> Work item: Among the records below, one line contains "Follow the neurite"; copy that line and all that follow it, exactly as written.

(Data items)
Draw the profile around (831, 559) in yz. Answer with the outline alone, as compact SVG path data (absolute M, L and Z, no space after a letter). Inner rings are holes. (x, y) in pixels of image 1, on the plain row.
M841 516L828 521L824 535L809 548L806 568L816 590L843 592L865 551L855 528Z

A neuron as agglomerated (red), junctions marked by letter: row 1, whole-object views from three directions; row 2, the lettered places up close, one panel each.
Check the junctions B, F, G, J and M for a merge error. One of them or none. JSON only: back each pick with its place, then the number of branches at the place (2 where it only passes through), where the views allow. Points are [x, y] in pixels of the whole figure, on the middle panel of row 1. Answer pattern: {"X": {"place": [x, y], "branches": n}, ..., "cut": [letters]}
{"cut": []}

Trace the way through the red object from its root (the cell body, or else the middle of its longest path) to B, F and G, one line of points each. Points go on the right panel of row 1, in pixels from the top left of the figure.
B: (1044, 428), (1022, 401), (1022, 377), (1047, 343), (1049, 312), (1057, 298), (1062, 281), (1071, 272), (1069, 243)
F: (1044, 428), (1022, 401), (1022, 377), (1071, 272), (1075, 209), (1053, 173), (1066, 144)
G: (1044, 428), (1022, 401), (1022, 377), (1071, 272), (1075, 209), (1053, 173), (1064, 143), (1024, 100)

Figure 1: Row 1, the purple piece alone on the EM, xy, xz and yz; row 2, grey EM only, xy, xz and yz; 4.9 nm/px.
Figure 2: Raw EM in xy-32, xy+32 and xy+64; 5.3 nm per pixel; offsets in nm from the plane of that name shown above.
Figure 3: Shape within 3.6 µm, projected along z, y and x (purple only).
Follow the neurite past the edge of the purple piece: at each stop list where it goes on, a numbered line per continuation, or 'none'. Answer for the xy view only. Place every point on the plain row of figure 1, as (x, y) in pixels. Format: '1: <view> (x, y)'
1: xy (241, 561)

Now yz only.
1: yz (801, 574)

> Task output:
Follow the neurite past the edge of the purple piece: at each stop list where it goes on, a numbered line per continuation, or 'none'. Answer for the xy view only. Place every point on the plain row of figure 1, as (x, y) in pixels. Format: '1: <view> (x, y)'
1: xy (241, 561)

Now yz only.
1: yz (801, 574)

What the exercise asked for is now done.